**Directions for this task**
When you copy the listing, skip the images and return each line verbatim.

**Task input**

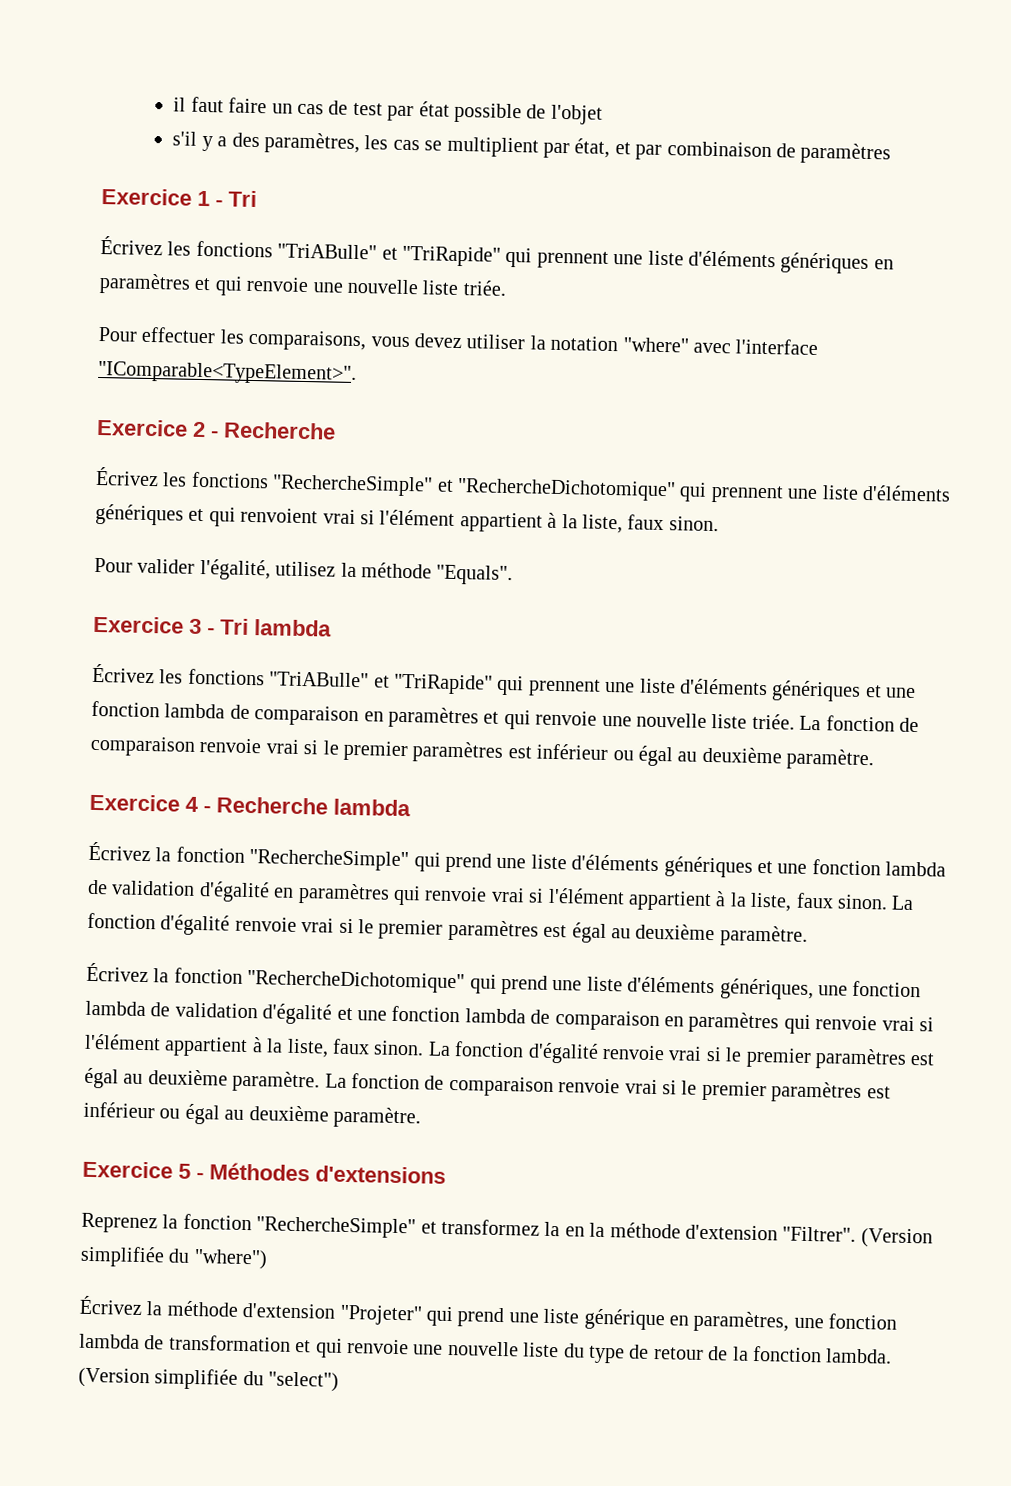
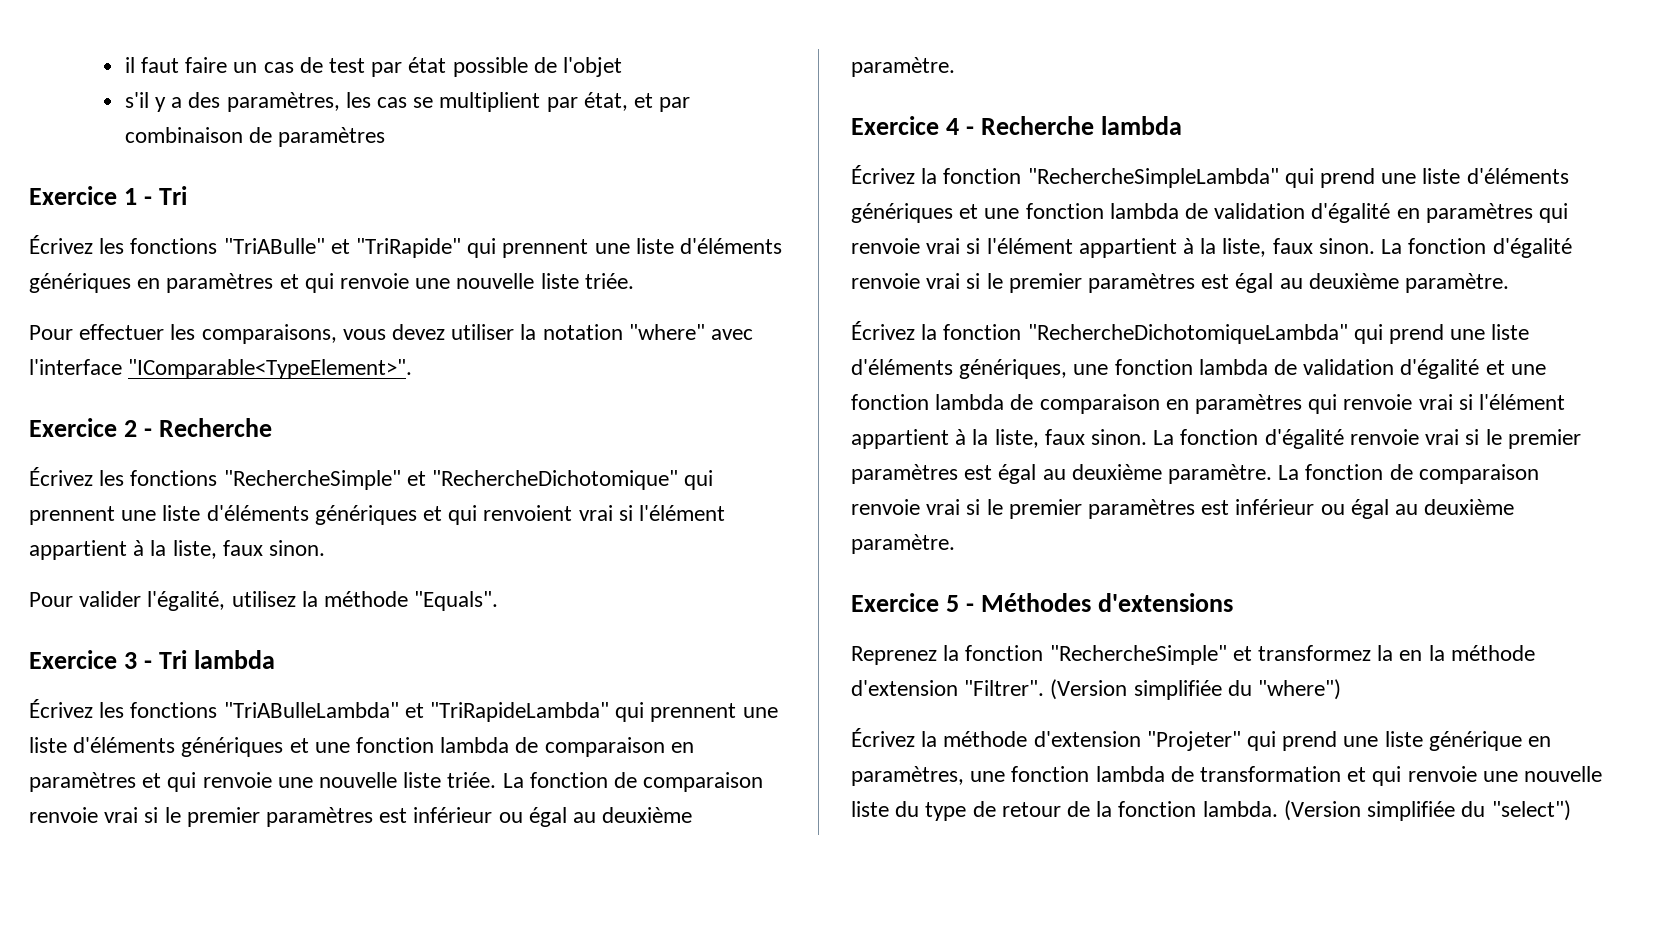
[269,671,493,695] "TriABulle" et "TriRapide" -> [223,702,610,722] "TriABulleLambda" et "TriRapideLambda"
[249,849,410,872] "RechercheSimple" -> [1027,168,1279,188] "RechercheSimpleLambda"
[247,970,466,994] "RechercheDichotomique" -> [1027,324,1348,344] "RechercheDichotomiqueLambda"

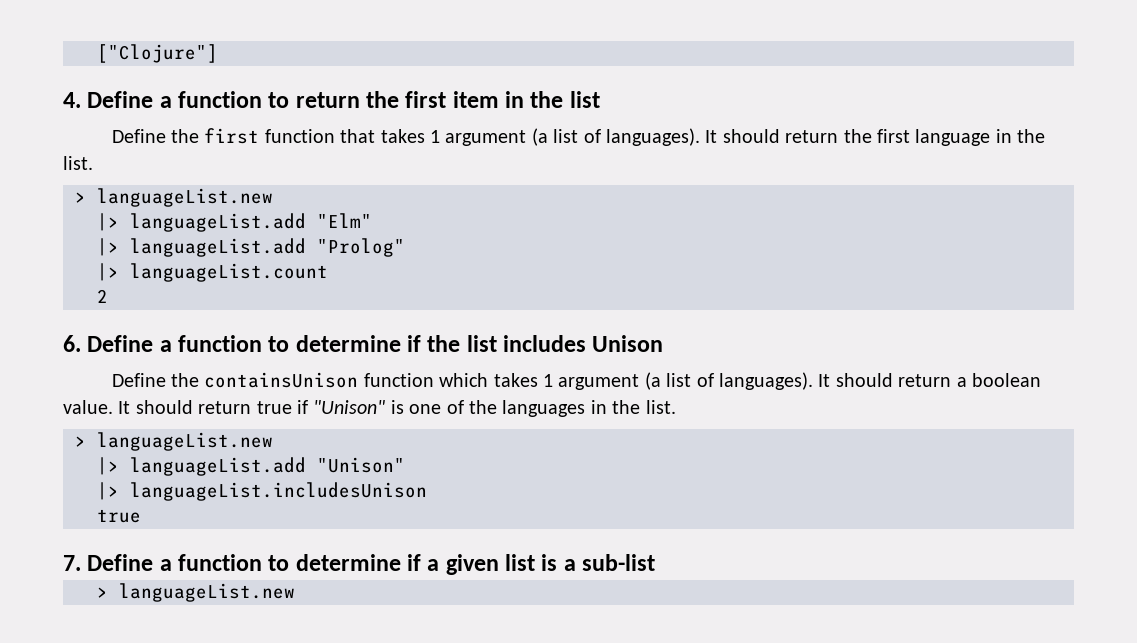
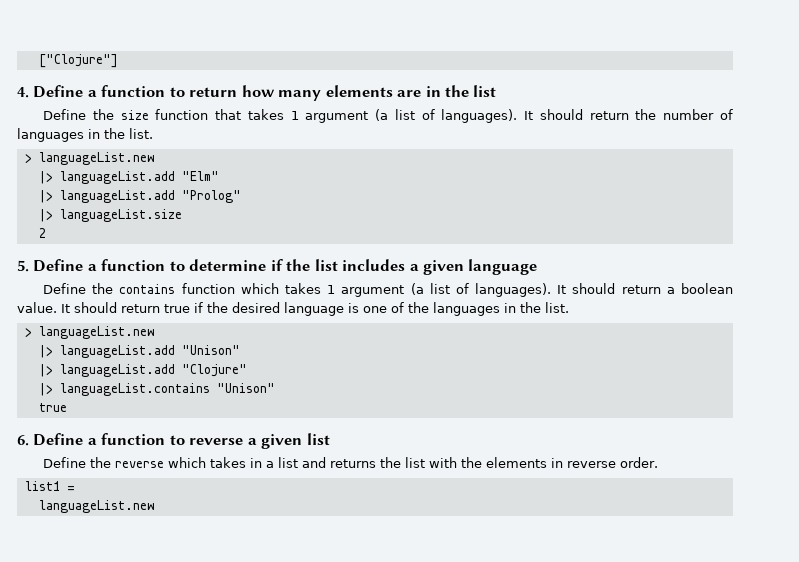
[366,91,499,108] the first item -> [241,85,422,101] how many elements are
[204,128,260,144] first -> [120,110,149,120] size
[877,129,991,146] first language -> [663,109,733,120] [17,128,84,142] number of languages
[130,263,328,282] languageList.count -> [59,209,182,222] languageList.size
[63,335,81,352] 6. -> [17,260,29,272] 5.
[592,335,664,352] [111,372,359,388] Unison // Define the containsUnison -> [409,259,538,275] [43,283,176,294] a given language // Define the contains
[313,400,386,414] "Unison" -> [207,302,344,316] the desired language
[130,482,427,501] languageList.includesUnison -> [59,364,247,377] [38,383,275,396] languageList.add "Clojure" // |> languageList.contains "Unison"
[63,554,422,571] 7. Define a function to determine if -> [17,433,244,446] 6. Define a function to reverse
[541,554,656,571] [97,587,108,598] is a sub-list // > -> [43,457,659,468] [24,481,75,491] // Define the reverse which takes in a list and returns the list with the elements in reverse order. // list1 = //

**Written solution**
[269,671,493,695] "TriABulle" et "TriRapide" -> [223,702,610,722] "TriABulleLambda" et "TriRapideLambda"
[249,849,410,872] "RechercheSimple" -> [1027,168,1279,188] "RechercheSimpleLambda"
[247,970,466,994] "RechercheDichotomique" -> [1027,324,1348,344] "RechercheDichotomiqueLambda"

[366,91,499,108] the first item -> [241,85,422,101] how many elements are
[204,128,260,144] first -> [120,110,149,120] size
[877,129,991,146] first language -> [663,109,733,120] [17,128,84,142] number of languages
[130,263,328,282] languageList.count -> [59,209,182,222] languageList.size
[63,335,81,352] 6. -> [17,260,29,272] 5.
[592,335,664,352] [111,372,359,388] Unison // Define the containsUnison -> [409,259,538,275] [43,283,176,294] a given language // Define the contains
[313,400,386,414] "Unison" -> [207,302,344,316] the desired language
[130,482,427,501] languageList.includesUnison -> [59,364,247,377] [38,383,275,396] languageList.add "Clojure" // |> languageList.contains "Unison"
[63,554,422,571] 7. Define a function to determine if -> [17,433,244,446] 6. Define a function to reverse
[541,554,656,571] [97,587,108,598] is a sub-list // > -> [43,457,659,468] [24,481,75,491] // Define the reverse which takes in a list and returns the list with the elements in reverse order. // list1 = //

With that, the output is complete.